Any business-owner in the City can attest that opening a “regular” business here (not one of those businesses that is built on public money, but one that is built on the sweat and tears of real people earning real paychecks), Oakland is a bureaucratic nightmare. Ample numbers of our clients and small-business colleagues can attest that the climate here – the registration, regulations, taxes, and particularly the attitude of public “servants” – makes Kafka’s Eastern Europe look like a predictable, stable set of understandable and rational laws. Oakland still does not seem to understand that wealth is created outside of government, and that government serves its people – not the other way around.
By way of recent example, many of our local businesses, sometimes homeowners with mailboxes or home offices, have received notices of various business taxes, penalties, and late filings from our assessor. In a normal world, where results can be fairly predicted by a set of rules that are regularly followed and implemented, the business-owner might be inclined to consider it his or her duty to support governmental infrastructure. “Oh well, I didn’t know about this requirement – I’ll just pay the tax, penalty and interest.” But when one hears that the money is going to be spent on any number of pet political projects (e.g., $25 million for the E. 14th Street corridor) for reasons that are at best unpredictable, it is time to consider throwing tea into the harbor.
Many small businesses in Oakland have fought the appeals board over these assessments in recent months. It appears that the Oakland Assessor suddenly discovered the existence of the tax and the existence of small businesses. That sudden discovery comes without political or economic cost to the Assessor; not so for the small business. These are not scam businesses, but businesses such as music teachers, day care centers, craftspeople, and mom-and-pop service and retail businesses. With unusual zeal, City auditors have been cracking down on this “abuse,” and their focus has been especially vigilant against people who simply did not know the law (and the particular tax) existed. The smaller and less powerful the taxpayer, the greater the penalty, and the deeper and more painful the Star Chamber.
In Oakland, our City looks to receive taxes from politically disfavored businesses to subsidize politically connected businesses - real estate developers, technology clusters, football teams, ice rinks and the like. How exactly is this benefiting the public good? It does nothing but further distort already difficult economic conditions in places such as flatland Oakland.
Oakland is a place of many geographical advantages – its waterfront and hills, its proximity to San Francisco, its position as the hub of multiple regional transit systems and highways, its airport, and its beautiful aquatic centerpiece. Leveraging these resources is the obvious key to economic development. Instead, we look to subsidize uneconomic projects for political reasons. The best thing politicians can do is address the horrible crime problem (which actually is the public mission of the City) and then just get out of the way.
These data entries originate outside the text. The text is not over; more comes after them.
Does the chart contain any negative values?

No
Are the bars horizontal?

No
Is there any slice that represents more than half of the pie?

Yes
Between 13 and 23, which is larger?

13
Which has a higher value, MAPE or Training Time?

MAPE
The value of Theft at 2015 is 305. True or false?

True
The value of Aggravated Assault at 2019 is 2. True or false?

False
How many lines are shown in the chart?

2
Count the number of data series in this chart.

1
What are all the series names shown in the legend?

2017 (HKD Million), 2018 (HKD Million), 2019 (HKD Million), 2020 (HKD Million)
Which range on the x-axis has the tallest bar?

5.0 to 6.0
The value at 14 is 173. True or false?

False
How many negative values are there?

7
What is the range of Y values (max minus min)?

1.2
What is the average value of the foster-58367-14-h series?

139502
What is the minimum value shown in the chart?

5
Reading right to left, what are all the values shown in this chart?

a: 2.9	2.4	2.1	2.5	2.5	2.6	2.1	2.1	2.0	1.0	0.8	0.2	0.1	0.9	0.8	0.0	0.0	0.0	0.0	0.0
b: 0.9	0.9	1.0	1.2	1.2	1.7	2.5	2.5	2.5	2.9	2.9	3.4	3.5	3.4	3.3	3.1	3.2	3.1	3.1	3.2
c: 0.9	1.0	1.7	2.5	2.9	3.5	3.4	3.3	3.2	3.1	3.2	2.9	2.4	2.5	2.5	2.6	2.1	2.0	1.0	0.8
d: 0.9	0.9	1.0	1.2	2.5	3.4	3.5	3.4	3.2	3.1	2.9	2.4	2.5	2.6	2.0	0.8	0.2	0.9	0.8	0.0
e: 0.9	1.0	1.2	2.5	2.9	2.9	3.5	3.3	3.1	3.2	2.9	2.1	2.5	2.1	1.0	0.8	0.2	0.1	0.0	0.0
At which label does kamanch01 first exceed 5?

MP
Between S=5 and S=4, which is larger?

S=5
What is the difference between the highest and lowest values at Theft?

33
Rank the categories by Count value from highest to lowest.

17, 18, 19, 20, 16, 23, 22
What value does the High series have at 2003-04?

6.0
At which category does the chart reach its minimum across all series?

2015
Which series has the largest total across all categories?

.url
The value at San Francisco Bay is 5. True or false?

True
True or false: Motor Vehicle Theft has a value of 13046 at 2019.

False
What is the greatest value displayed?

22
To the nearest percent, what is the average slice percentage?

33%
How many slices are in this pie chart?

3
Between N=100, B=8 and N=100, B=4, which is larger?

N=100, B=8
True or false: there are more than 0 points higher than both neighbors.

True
Oakland politicians are unable to see that the lens through which their solution seems so clear comes with a price tag: credibility. Small (and some large) business does not believe the Government of Oakland has any real interest in allowing the natural economies of our place to develop. The lens through which our leaders see “redevelopment” is distorting the economics of what risks are truly worth bearing, and shifting the risk of enterprise from investors to taxpayers. This has never been a viable foundation for economic growth and there is no reason to believe that history will make an exception for Oakland.